## SUPPLIED TEXT
The present teachings generally describe an apparatus adapted for a user to interact with a virtual object and/or person in a virtual-physical environment, in such a manner that the user physically feels an impact from and to the virtual object and/or person. In one illustrative exemplary embodiment, a reactive virtual-physical perception suit system 100 is adapted for martial arts combat training. In this embodiment, a user wears an article of clothing as described below, in a virtual-physical environment, wherein the user can physically feel a physical impact, such as for example a punch, a kick, or a sword blow, either upon a virtual opponent, or from a virtual opponent. The present teachings are useful for providing a more realistic training environment for the user.
As used herein, the term “digital processor” or “microprocessor” is meant generally to include all types of digital processing apparatuses including, without limitation, digital signal processors (DSPs), reduced instruction set computers (RISC), general-purpose (CISC) processors, microprocessors, and application-specific integrated circuits (ASICs). Such digital processors may be contained on a single unitary IC die, or distributed across multiple components. Exemplary DSPs include, for example, the Motorola MSC-8101/8102 “DSP farms”, the Texas Instruments TMS320C6x, or Lucent (Agere) DSP16000 series.
The word “reality” has become a subjective term, due to modern advances in virtual reality technology. Mixed reality (encompassing both augmented reality and augmented virtuality) refers to the merging of real and virtual worlds to produce new environments and visualizations where physical and digital objects co-exist and interact in real time. A Virtuality Continuum extends from the completely real through to the completely virtual environment with augmented reality and augmented virtuality ranging between. The present teachings allow a user to operate in a mixed reality environment, interacting with virtual objects and/or virtual persons.
The traditionally held view of a Virtual Reality environment is one in which the participant-observer is totally immersed in, and able to interact with, a completely synthetic world. Such a world may mimic the properties of some real-world environments, either existing or fictional; however, it can also exceed the bounds of physical reality by creating a world in which the physical laws ordinarily governing space, time, mechanics, and material properties, no longer hold. What may be overlooked in this view is that the Virtual Realty label is also frequently used in association with a variety of other environments, to which total immersion and complete synthesis do not necessarily pertain, but which fall somewhere along a Virtuality Continuum. The present teachings are related to technologies that involve the merging of real and virtual worlds.
In a physics context, the term “interreality system” refers to a virtual reality system coupled to its real-world counterpart. In one conceptual illustrative example, an interreality system comprises a real physical pendulum coupled to a pendulum that only exists in virtual reality. This system apparently has two stable states of motion: a “Dual Reality” state in which the motion of the two pendula are uncorrelated and a “Mixed Reality” state in which the pendula exhibit stable phase-locked motion which is highly correlated. For the purposes of the present teachings, the use of the terms “Mixed Reality” and “interreality” in the context of physics is clearly defined but may be slightly different than in other fields.

## STATED PROBLEM A
Edit the perception-suit text from the part that opens with the words containing "As used herein, the" and closes with "(Agere) DSP16000 series.", changing "DSPs" to "DSP chips".
## STATED PROBLEM B
In the perception-suit text, what is the reactive virtual-physical perception suit system 100 adapted for in the illustrative embodiment?
These records come from a separate source, not from the perception-suit text.

## Items from a data source

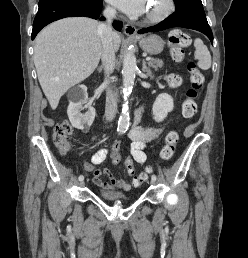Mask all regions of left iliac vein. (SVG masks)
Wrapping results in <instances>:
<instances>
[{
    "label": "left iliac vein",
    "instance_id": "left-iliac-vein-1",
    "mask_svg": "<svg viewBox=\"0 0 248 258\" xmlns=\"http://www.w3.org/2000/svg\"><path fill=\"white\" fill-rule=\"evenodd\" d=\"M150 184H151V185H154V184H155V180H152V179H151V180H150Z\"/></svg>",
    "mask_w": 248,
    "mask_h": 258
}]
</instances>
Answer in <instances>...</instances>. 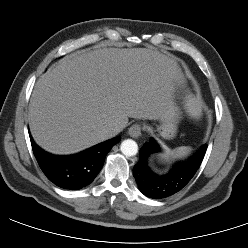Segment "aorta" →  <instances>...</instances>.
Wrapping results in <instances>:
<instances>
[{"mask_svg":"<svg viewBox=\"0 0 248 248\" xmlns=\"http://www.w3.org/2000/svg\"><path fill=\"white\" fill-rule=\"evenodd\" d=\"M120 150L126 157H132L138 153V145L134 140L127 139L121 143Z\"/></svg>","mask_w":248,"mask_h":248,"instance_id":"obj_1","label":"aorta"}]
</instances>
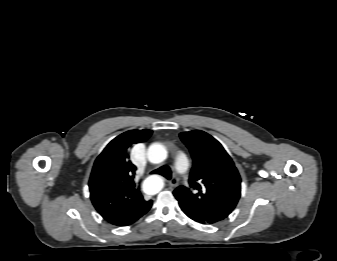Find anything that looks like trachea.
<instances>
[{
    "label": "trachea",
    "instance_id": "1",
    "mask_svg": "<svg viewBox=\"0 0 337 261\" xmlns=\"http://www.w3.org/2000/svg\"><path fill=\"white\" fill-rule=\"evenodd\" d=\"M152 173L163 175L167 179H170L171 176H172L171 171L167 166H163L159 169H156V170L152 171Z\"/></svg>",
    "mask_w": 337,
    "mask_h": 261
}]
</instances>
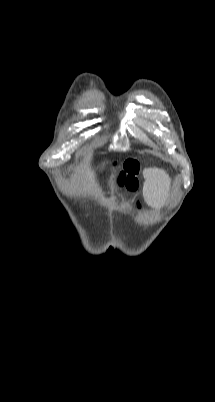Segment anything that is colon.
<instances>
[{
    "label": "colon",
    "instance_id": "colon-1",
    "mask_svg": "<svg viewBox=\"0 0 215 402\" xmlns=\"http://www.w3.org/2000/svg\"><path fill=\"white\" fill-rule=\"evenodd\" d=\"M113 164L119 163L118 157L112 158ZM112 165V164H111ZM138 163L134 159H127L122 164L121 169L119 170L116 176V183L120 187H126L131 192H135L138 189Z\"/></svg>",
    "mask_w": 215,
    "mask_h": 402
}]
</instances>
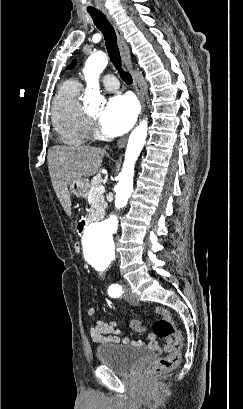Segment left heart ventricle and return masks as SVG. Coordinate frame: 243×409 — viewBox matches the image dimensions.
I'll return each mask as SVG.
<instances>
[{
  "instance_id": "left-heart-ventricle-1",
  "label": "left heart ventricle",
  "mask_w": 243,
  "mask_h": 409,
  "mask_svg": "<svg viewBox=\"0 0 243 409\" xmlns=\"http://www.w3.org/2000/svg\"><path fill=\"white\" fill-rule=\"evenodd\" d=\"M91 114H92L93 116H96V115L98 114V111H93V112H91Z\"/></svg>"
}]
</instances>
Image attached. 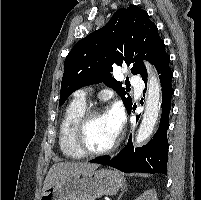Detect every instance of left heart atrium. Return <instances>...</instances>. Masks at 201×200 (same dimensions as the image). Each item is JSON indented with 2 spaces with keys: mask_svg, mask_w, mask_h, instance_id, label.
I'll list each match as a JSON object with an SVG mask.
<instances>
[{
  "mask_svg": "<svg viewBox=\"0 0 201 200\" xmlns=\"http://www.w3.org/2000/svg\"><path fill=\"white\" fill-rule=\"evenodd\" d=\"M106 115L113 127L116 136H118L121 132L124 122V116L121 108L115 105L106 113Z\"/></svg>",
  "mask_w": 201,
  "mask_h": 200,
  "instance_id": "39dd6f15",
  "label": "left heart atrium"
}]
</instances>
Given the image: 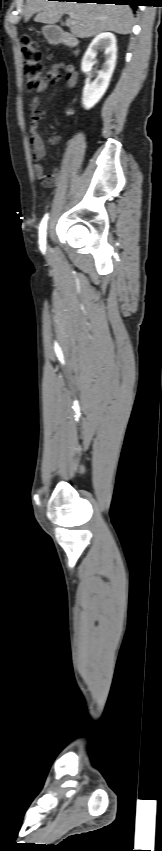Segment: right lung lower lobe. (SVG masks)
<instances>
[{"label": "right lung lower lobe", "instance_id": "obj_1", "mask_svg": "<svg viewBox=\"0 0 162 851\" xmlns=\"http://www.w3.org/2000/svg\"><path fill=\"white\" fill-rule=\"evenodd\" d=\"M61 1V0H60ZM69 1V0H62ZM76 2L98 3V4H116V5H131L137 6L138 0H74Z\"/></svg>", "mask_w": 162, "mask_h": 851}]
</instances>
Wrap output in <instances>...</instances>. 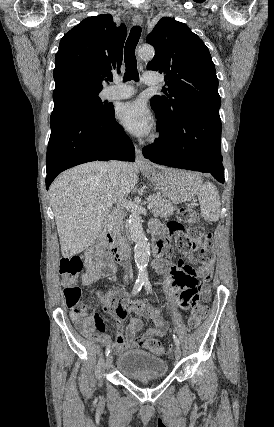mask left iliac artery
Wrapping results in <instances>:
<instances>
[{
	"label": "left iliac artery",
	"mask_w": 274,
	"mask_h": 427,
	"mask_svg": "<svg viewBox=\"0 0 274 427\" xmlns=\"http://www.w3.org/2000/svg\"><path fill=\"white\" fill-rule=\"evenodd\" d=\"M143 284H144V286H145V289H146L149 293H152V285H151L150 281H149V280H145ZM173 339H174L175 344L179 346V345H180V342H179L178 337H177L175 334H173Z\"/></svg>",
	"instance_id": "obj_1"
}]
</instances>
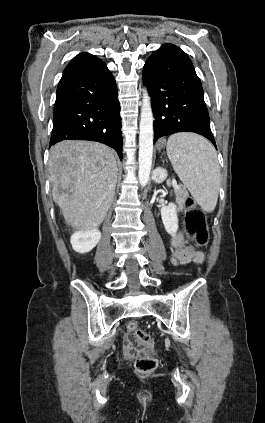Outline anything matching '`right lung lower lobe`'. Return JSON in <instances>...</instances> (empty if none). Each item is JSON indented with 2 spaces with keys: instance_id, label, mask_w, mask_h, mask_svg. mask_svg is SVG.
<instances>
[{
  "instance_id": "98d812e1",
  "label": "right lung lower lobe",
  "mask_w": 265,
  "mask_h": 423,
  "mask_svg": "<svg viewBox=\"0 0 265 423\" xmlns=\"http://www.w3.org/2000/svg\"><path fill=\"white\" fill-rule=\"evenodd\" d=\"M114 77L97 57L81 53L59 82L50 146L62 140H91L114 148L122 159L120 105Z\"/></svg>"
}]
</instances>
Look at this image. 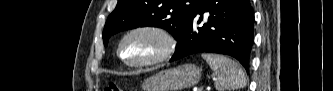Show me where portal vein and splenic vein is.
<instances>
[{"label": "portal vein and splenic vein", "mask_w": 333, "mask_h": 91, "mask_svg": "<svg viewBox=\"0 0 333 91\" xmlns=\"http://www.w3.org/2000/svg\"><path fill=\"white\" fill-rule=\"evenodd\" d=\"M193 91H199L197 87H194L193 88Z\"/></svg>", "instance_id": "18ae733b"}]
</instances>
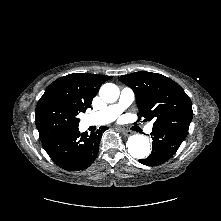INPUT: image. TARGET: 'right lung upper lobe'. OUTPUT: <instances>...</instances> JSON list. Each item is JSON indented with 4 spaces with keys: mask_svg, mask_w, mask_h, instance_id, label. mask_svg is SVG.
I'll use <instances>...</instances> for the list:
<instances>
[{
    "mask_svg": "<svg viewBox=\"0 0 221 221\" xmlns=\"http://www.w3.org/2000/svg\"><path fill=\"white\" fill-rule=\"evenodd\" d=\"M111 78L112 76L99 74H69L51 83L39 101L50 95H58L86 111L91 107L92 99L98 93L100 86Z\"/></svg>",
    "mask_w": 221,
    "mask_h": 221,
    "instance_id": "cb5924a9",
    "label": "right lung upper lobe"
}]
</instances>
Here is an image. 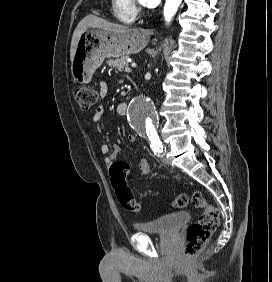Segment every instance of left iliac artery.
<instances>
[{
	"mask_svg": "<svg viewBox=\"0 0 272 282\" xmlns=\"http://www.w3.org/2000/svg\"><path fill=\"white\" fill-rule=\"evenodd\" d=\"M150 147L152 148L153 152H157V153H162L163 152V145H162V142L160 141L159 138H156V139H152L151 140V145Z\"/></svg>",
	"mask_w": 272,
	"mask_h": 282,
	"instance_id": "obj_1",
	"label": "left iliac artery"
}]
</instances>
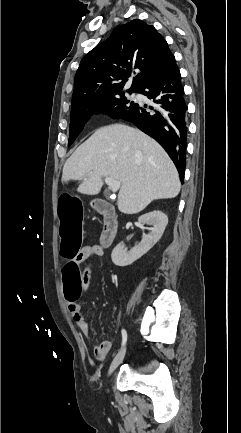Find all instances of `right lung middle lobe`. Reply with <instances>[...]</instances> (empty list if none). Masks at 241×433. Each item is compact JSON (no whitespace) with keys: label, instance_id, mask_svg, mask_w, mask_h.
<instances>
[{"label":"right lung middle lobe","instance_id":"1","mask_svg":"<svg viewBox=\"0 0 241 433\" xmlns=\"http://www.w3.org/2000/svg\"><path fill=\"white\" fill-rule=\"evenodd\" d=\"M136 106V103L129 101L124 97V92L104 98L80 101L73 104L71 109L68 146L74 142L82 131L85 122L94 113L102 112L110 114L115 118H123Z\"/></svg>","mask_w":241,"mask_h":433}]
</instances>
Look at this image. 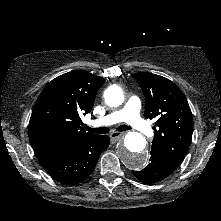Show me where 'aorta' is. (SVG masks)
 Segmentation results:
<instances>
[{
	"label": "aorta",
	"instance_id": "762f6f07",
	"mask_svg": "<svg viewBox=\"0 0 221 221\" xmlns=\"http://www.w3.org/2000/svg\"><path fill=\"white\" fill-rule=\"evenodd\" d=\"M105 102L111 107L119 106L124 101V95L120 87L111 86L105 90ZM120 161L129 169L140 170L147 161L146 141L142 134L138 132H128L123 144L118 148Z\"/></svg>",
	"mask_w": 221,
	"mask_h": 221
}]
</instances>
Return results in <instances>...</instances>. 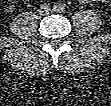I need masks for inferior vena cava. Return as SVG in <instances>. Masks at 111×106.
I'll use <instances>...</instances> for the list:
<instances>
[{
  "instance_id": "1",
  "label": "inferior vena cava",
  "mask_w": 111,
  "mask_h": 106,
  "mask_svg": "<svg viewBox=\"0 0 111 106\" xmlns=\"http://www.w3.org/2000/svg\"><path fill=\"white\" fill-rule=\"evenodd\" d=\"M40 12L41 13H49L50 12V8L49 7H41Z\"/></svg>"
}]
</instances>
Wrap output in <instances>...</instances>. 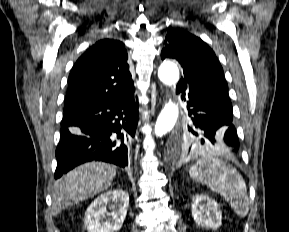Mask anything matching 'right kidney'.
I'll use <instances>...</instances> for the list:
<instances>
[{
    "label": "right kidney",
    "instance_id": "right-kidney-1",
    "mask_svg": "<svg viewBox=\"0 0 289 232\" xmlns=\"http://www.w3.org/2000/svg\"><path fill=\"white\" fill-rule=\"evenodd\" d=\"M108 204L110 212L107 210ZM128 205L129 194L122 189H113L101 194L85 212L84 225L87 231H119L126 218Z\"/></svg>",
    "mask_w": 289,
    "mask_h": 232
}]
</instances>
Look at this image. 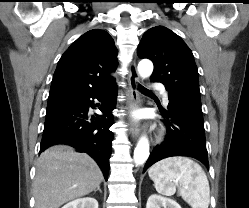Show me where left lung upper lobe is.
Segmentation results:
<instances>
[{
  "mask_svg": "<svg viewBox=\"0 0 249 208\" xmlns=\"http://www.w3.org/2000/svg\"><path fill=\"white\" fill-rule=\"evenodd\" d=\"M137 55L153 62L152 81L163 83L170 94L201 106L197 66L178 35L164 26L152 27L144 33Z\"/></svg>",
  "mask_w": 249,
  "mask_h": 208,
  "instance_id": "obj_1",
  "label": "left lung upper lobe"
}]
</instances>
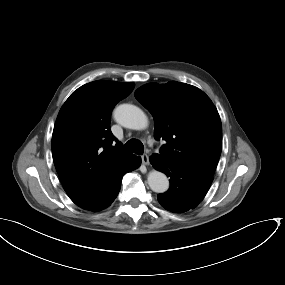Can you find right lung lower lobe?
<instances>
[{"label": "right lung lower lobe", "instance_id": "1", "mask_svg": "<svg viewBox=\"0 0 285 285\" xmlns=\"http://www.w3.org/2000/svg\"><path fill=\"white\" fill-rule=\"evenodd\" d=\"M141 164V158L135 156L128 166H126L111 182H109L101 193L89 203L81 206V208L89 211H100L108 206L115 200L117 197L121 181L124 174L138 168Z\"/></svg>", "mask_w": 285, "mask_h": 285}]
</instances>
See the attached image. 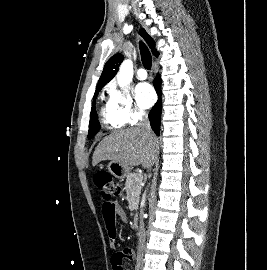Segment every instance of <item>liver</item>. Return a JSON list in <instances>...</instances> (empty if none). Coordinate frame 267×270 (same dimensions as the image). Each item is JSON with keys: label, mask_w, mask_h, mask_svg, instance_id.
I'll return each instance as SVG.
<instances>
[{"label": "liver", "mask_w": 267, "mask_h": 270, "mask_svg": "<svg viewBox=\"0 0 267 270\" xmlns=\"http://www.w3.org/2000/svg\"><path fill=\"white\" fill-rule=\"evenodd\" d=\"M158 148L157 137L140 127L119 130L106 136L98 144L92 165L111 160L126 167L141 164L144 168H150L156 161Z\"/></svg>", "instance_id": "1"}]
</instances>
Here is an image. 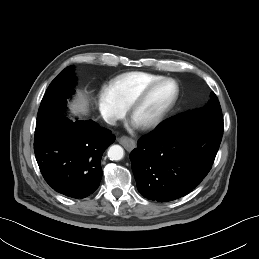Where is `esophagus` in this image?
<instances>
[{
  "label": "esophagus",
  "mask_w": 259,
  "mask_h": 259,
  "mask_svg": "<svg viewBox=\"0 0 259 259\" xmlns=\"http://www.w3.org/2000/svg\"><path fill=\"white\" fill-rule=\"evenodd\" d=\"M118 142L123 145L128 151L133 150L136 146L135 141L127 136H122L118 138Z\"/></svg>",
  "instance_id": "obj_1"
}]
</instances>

## FULL SOLUTION A
As used herein, the term “digital processor” or “microprocessor” is meant generally to include all types of digital processing apparatuses including, without limitation, digital signal processors (DSP chips), reduced instruction set computers (RISC), general-purpose (CISC) processors, microprocessors, and application-specific integrated circuits (ASICs). Such digital processors may be contained on a single unitary IC die, or distributed across multiple components. Exemplary DSP chips include, for example, the Motorola MSC-8101/8102 “DSP farms”, the Texas Instruments TMS320C6x, or Lucent (Agere) DSP16000 series.

## FULL SOLUTION B
Martial arts combat training.